I came up with the concept of the video and I wrote the treatment. It is directed by Danny Roew and we just jumped in the car and filmed the whole drive all the way up to this absolutely gorgeous place called Sheridan, Wyoming. The video starts with me being really busy, because we just got off tour, and I jump in my car and take almost like a solo guy trip. I end up in the middle of nowhere and I’m looking to buy a home for my family. There are a series of scenic shots and a little bit of comedy in it—where basically my truck breaks down and I’m holding a little red gas can as I’m singing on a mountaintop with the overview of the planes. Then I start to renovate the house by myself, tearing down walls, sanding the floors and painting. It’s just a really simple video of a guy just taking a trip in his truck by himself and getting a little bit of decompression time.

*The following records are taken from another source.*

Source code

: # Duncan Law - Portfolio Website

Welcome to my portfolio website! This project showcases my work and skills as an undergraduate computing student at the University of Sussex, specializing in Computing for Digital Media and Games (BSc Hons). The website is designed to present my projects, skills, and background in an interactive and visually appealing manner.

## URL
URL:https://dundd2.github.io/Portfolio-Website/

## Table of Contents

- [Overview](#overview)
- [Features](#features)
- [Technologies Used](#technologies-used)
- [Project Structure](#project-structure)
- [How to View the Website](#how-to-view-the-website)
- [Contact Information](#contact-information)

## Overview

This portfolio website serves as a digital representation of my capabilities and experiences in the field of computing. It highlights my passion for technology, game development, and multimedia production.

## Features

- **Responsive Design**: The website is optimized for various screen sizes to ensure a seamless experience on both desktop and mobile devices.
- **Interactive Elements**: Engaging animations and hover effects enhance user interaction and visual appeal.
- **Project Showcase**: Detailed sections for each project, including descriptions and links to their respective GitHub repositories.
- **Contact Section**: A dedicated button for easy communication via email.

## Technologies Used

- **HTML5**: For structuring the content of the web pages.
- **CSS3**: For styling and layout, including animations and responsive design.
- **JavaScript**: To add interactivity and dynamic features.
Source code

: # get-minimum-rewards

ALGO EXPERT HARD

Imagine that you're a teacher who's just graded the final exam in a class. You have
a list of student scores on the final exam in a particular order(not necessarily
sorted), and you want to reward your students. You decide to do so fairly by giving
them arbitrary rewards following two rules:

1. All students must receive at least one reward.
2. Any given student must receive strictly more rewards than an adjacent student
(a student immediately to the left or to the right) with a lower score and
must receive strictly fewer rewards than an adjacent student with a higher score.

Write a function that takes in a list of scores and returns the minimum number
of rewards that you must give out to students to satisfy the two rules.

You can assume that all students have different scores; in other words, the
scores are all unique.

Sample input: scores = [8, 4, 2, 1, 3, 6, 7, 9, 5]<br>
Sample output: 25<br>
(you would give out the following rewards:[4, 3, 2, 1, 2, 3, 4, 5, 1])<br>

You have done quite a bit of acting, writing and directing. Do you have any upcoming film projects?

I’m actually working on some very interesting things right now in the animation world, music animation, but I can’t really get too much into that. But what I can say is that I love acting, writing and directing. I did a movie with a bunch of my boy-band friends called Dead 7 that I wrote and directed with Danny Roew. I like to do very random, off-the-cuff things, and so with Dead 7, I wanted it to be a little bit of a Western meets a zombie film because that had never really been done before.

You mentioned working with members of other boy bands. How have those relationships evolved: Was there ever any fierce competition between the bands?

Not at all. I literally talk to Joey Fatone every other day as well as Lance (Bass) and Ryan Cabrera—we are all buddies. We’re all like old college buddies where maybe there was a little competition in years back but now we’re all just family men. Now the phone conversations are like, “Hey, how are you doing? Hold on one second, I just gotta change this diaper,” or “I can’t talk now, I need to feed my kids.”

Have your children shown any interest in music?

Both of my daughters, Saoirse (4) and Pearl (2), have a little bit of that musical bug in them. My son Odin (7) is more of an intellectual who loves books and characters. I have a little karaoke machine at home and Saoirse will just go and turn on the microphone, and just start singing “Let It Go” from Frozen all by herself. It’s really cute.

Any more solo music on the horizon?

Right now, I am working on my new solo record. I just got this song written that I think is the perfect song to dedicate to my children. It’s a song about them growing up too fast and me not wanting to let them go. I’m really excited to get in the studio soon to record that song.